Anyway, I left Seattle heading east on I-90. I started to notice for the first time, trucks, caravans, and SUVS, loaded up with a year's worth of living equipment; the comforts of home. I was seeing kids going back to college. Mid-state I turned south onto I-82, which eventually took me through a lot of desert land into Oregon. I was unaware that Washington or Oregon had desert. In Oregon, I-82 met up with I-84, which I took west to the town of Baker City, OR (N 44 46.887', W 117 48.745', elev. 3448 ft.), near the Idaho border, where I stopped for the night. Later in the week, I would be meeting up with my friend Keith in Colorado, so my plan was to head south from Idaho into Utah and do the stuff in Utah, then Arizona, then Colorado, before heading back north and doing stuff in Wyoming, Idaho and Montana. However, I made these plans without really looking at my atlas, and when I finally did, I realized there were no effective paths back into western Wyoming, Idaho and Western Montana without going severely out of my way from Colorado. So I changed my plan a bit. Now I would travel through southern Idaho and into Montana, and then come south into Wyoming before heading to Colorado, and then do Utah and Arizona and eastern Wyoming afterwards. I pretty much lost a day because of this lack of foresight, because it would have been a lot faster to get to Montana had I continued heading east on I-90.

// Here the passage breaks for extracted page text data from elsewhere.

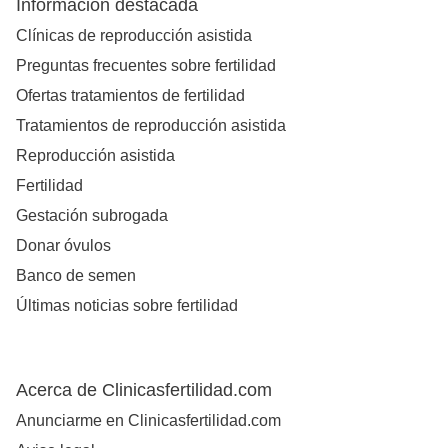
Información destacada
Clínicas de reproducción asistida
Preguntas frecuentes sobre fertilidad
Ofertas tratamientos de fertilidad
Tratamientos de reproducción asistida
Reproducción asistida
Fertilidad
Gestación subrogada
Donar óvulos
Banco de semen
Últimas noticias sobre fertilidad
Acerca de Clinicasfertilidad.com
Anunciarme en Clinicasfertilidad.com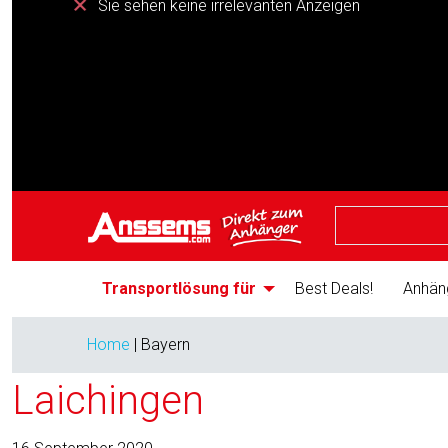
Sie sehen keine irrelevanten Anzeigen
Transportlösung für
Best Deals!
Anhän
Home
|
Bayern
Laichingen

So I got up Sunday morning and headed east into Idaho, and lost an hour going into Mountain Time. Bummer. One of the first things I noticed in Idaho was that signs read Game Crossing, as opposed to Wildlife Crossing, which I had seen in other states. I headed south and west into Idaho, through Boise, with nothing much to report. Idaho is a huge state, and its size is deceptive, especially since it takes up only one page in my atlas because of its sparse population and relative density of roads. Most states, including a small one like Massachusetts, take up two pages. Wyoming, Utah and Alaska are the other huge are, one atlas page states. Idaho took a long time to cross. A long time. Just after Boise, I veered northwest onto Idaho 21. Don't bother looking, its not on the map. Because of its relative size on the atlas page, this looked like a promising road, as it would eventually take me into Missoula, Montana. I soon found out though, it was a mountain road, and had many twists and turns and a speed limit of 45 most of the way. Part way through this part of the trip, I was running low on gas, and since Idaho is so sparsely populated, I was concentrated on just finding gas quickly. I came across the town of Idaho City, and since I was so concentrated on finding the one backwater gas pump in town, I completely forgot to watch the speed limit. In town the speed limit dropped to 25, at least, that's what the officer told me. I was so concentrated on finding a gas station, I didn't even see him flashing behind me until I went to pull into the gas station. He told me he followed me all through town. He asked me if I knew why he pulled me over and I told him I had a pretty good idea it was for speeding. He said I was right, 49 in a 25. Ouch. I apparently glided right past him in my fog, so, I got hit with my second ticket on the trip, and first that I deserved.

I pumped my gas and headed the rest of the excruciating trip on Idaho 21. After Idaho City, the area did get quite scenic, as I was driving through the Sawtooth National Forest, and near sunset, I stopped to take a few photos, one of which I particularly like, since it contains all the colors of the rainbow.

Idaho

Eventually, Idaho 21 ended and I took Idaho 75 north until it met with US 93 near the Montana border. I was getting really tired at this point, and came upon some motels, all of which had no vacancy, so I just kept driving north until I finally did find a motel with a vacancy, and with a very reasonable price, too, in Hamilton, MT. It was about midnight, and I went up to the room and just crashed for the night. Idaho had taken a lot out of me, but I finally beat it.